秦陌冷冷的皺皺眉,不滿的瞪著秦清,哪裡還有半點慈愛的影子?
皇后的表情更明顯,早已經不需要任何遮掩了,那鳳眸圓凳,怒目四射。
秦冰與秦雨在震驚的同時卻又冷冷的笑,這番話說出去,有什麼樣子的後果,恐怕……
只有銀池的表情很奇怪,竟然痴痴的望著秦清,絲毫沒有發怒的影子。
「秦清,你不要胡說八道,在家裡,關上門,我們是一家人,你氣我也好,氣秦冰,秦清也好,這話雖然不容於世,但是我們是你的親人,可以原諒你的不懂事,可是這兒,是皇宮,是大殿,你面對的是皇上,是皇后,這種話,豈可亂說?」秦陌冷冷的將秦清一頓訓斥,然後再回眸向皇后道:「皇后娘娘,您莫要聽她胡說,她是在與秦冰,秦雨鬥氣呢,皇后娘娘剛才的提議……」
「母后,秦清沒有胡說,兒臣確實已經與她私定終身!」竟然是銀煌,站了出來斂眼低眉道。

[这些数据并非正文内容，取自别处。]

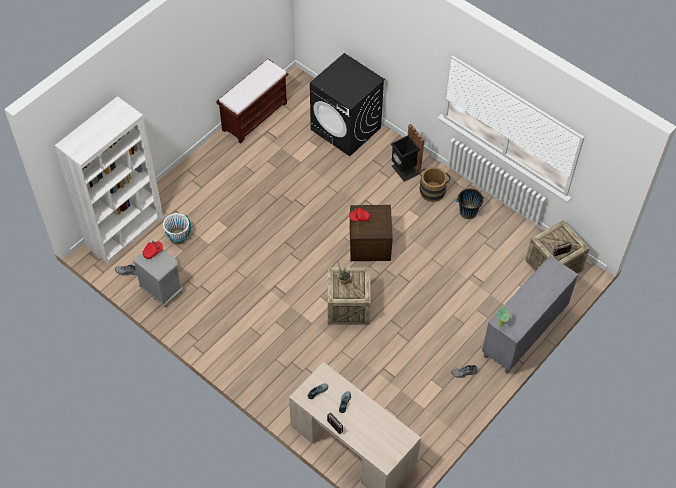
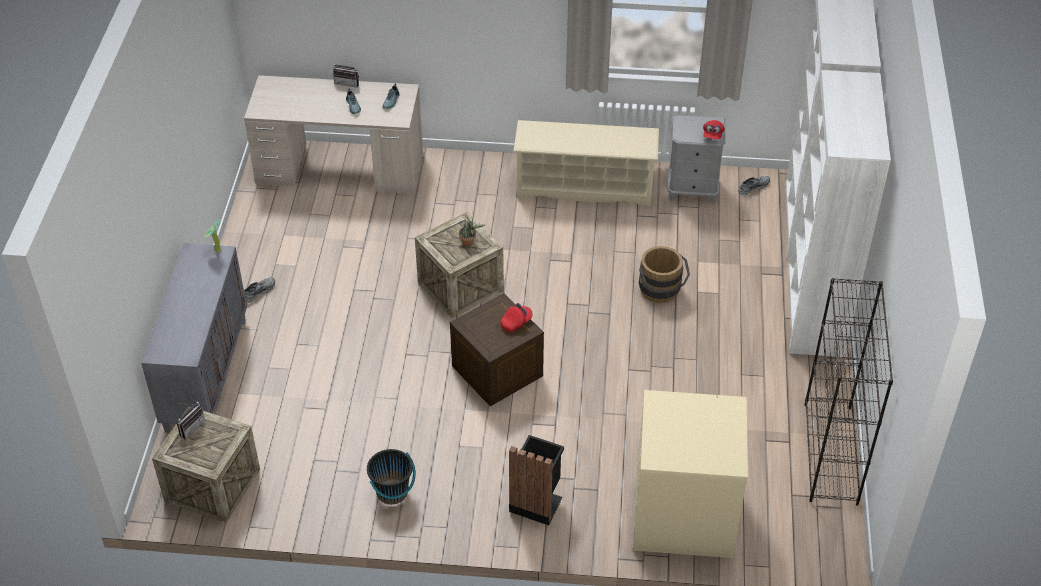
camera: 145 degrees right, 10 degrees down
(178, 237) = (742, 249): white bucket -> none
(183, 182) = (814, 311): none -> white bookcase
(219, 332) = (585, 187): none -> beige shoe rack
(255, 116) = (831, 454): brown bench -> black bookcase
(346, 129) = (682, 515): black washing machine -> beige washing machine
(433, 190) = (470, 495): brown bucket -> brown bucket (661, 292)

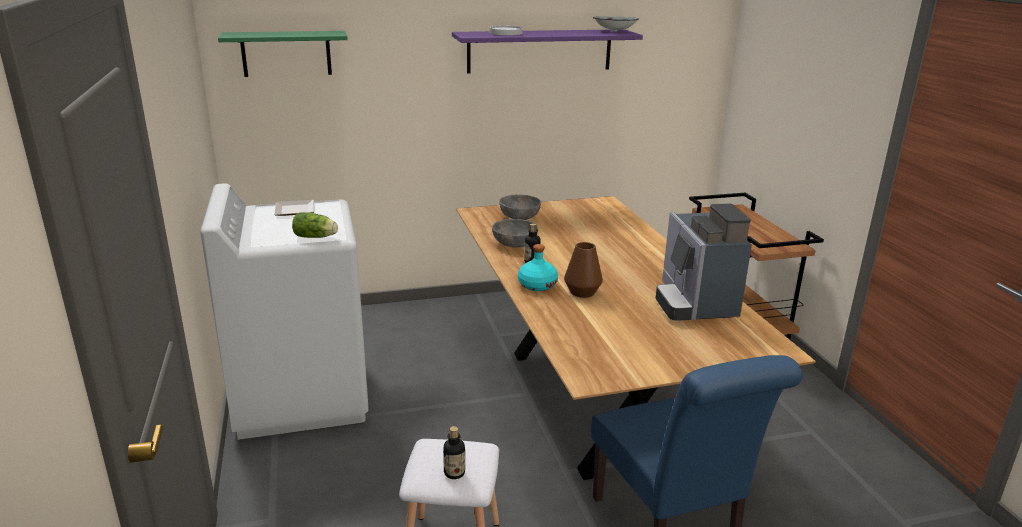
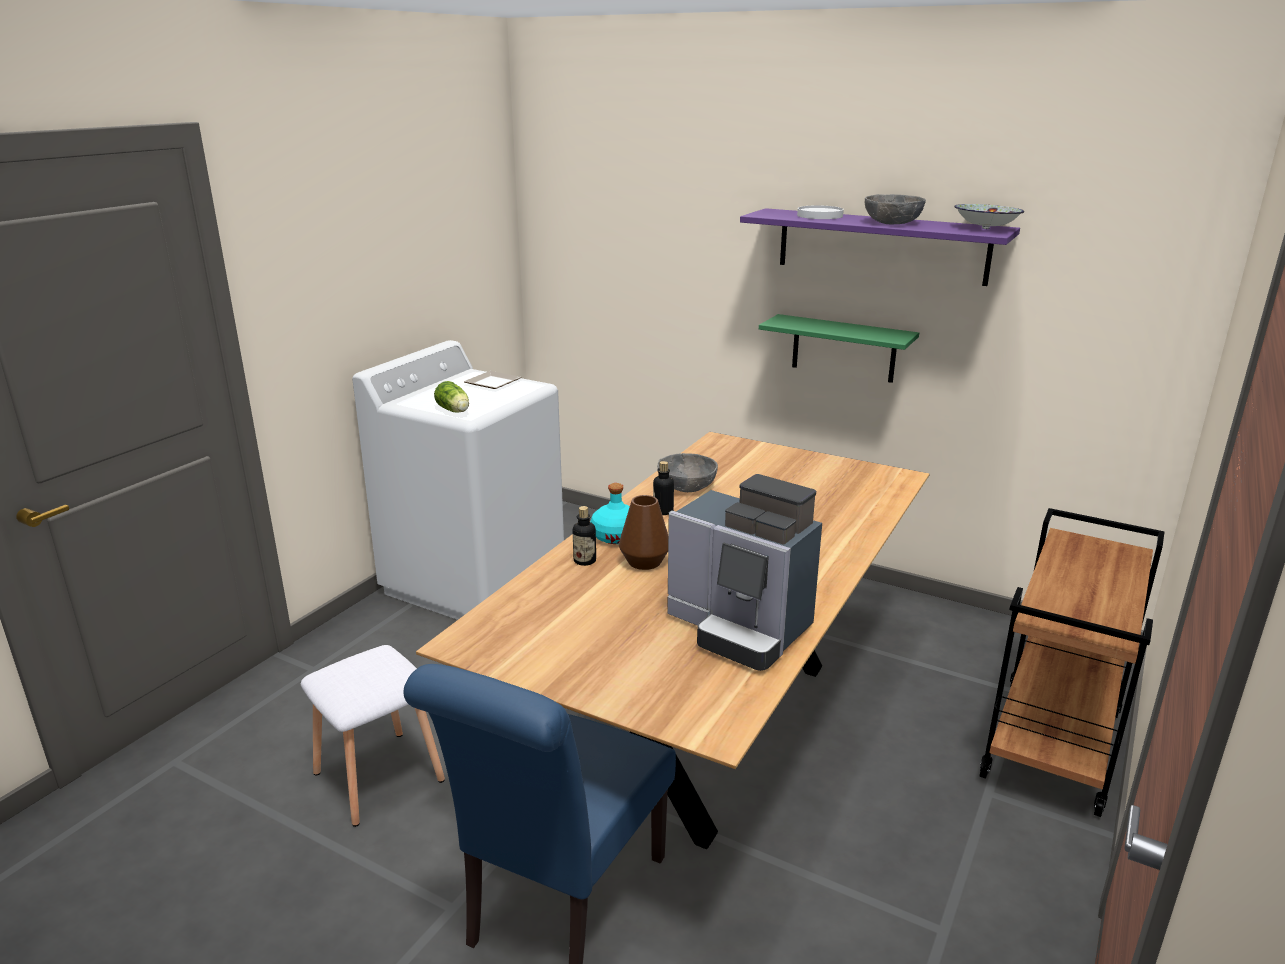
camera: 45 degrees right, 0 degrees up
(286, 53) = (589, 216): green shelf -> green shelf (843, 348)
(454, 473) = (348, 685): bottle -> bottle (584, 561)
(519, 217) = (755, 461): grey bowl -> grey bowl (892, 223)
(694, 303) = (740, 629): coffee machine -> coffee machine turned 90 degrees counterclockwise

「母后,兒臣也喜歡秦清,也已經……」怯怯的,一個聲音響起來,秦清轉頭去看,銀燁?他怎麼也在這?
「母后……」是銀樂的聲音,秦清再轉頭,咔,被扭到了,一陣呲牙咧嘴,破了方才大義凜然的功。
「疼嗎?」銀樂上前,急切的問。
秦清擺擺手,實在不明白他們三個為什麼冒出來,反正她花痴小五的形象已經深入民心了,她只是過過嘴癮想要推掉燕煜的婚事而已,他們這一冒出,恐怕就假戲真做了!
「反了,反了,你們,你們還有禮義廉恥嗎?」皇后一拍身下的鳳頭,猛地站起身來,「來啊,把這個宮廷的小賤人拖下去斬了!燕太子,讓你見笑了,這樣的女子,我銀朝是絕對不能嫁給太子為妃的!」
「母后,秦清是被逼的,那晚是我們主動……」銀樂上前一步小聲道。
哈,要噴鼻血了,他們是早商量好的還是怎的,竟然……
「閉嘴,都給我閉嘴,你們一個個的都想反嗎?」皇后咣咣的拍著那鳳頭,身子劇烈的顫抖。
「皇后,你又何必如此的激動!」銀池開口了,他的眸光緩緩的掃過秦清的臉,然後回眸對皇后道:「你輸了,就要甘願認輸,有些事情是天意,我們不能違背!」
皇后的臉色刷白,她冷冷的盯著銀池的臉,「天意?你說這個賤女人是天意?銀池,你不要忘記了,你的江山是怎麼得來的,你是不是還沒有忘記那個人?你看見了她是不是又想起了那個人?我告訴你,那個人是妖孽,這個賤女人也是妖孽,這張臉,還真的是越看越像啊!都是妖孽!」
皇后的口水狠狠的吐在秦清的臉上。秦清則呆呆的,不知道皇后口中的妖孽是誰。
「皇上,您要為老夫做主啊,老夫就這一個嫡出女兒,竟然被三位王爺……」秦陌不愧是老奸巨猾,轉移的那個快啊,立即跪在了地上,不但將過錯全部推到了三位王爺的身上,更是迅速的轉移了妖孽的話題。
秦清,皇后可以隨便殺,四王爺與八王爺可是皇后僅有的兩個兒子,她還要仰仗他們爭奪帝位呢,能捨得嗎?
秦陌或許就算準了這一點,他不捨得女兒,皇后自然也不捨得兒子!
「燕太子,讓你笑話了,請你先移駕寢宮休息,等事情有個了斷,再……」銀池轉眸望向面色蒼白的燕煜。
燕煜無法推辭,只得站起身來,卻緩步走向秦清。
他站在她的身邊,秦清冷冷的眨眨眼。「你真的恨我恨到如此地步嗎?」
秦清閉上眼,不是恨,只是過去了,曾經的愛早已經隨風而逝了,愛人太累,不如醉臥美男懷,只要享受就好,這才是腐女本色。
他伸出手,那手指一根根的攀上秦清的手臂。
不等秦清甩開,她的身子被拉入了一個人的懷抱,是銀煌。
「燕太子,請先回避,我們有重要的事情要解決!」銀煌冷冷的開口,很客氣。
燕煜咬咬唇,轉身,一步一步。
或許他怎麼也沒有想到會是今天的這個局面,千算萬算,終究算漏了秦清這一步。
秦清雖然知道那三個王爺的勢力很難與皇后抗衡,但是目前既然這般了,她也樂得清閒,當下幽幽的閉著眼,窩在銀煌的懷中,什麼都不說,就等著瞧好戲了。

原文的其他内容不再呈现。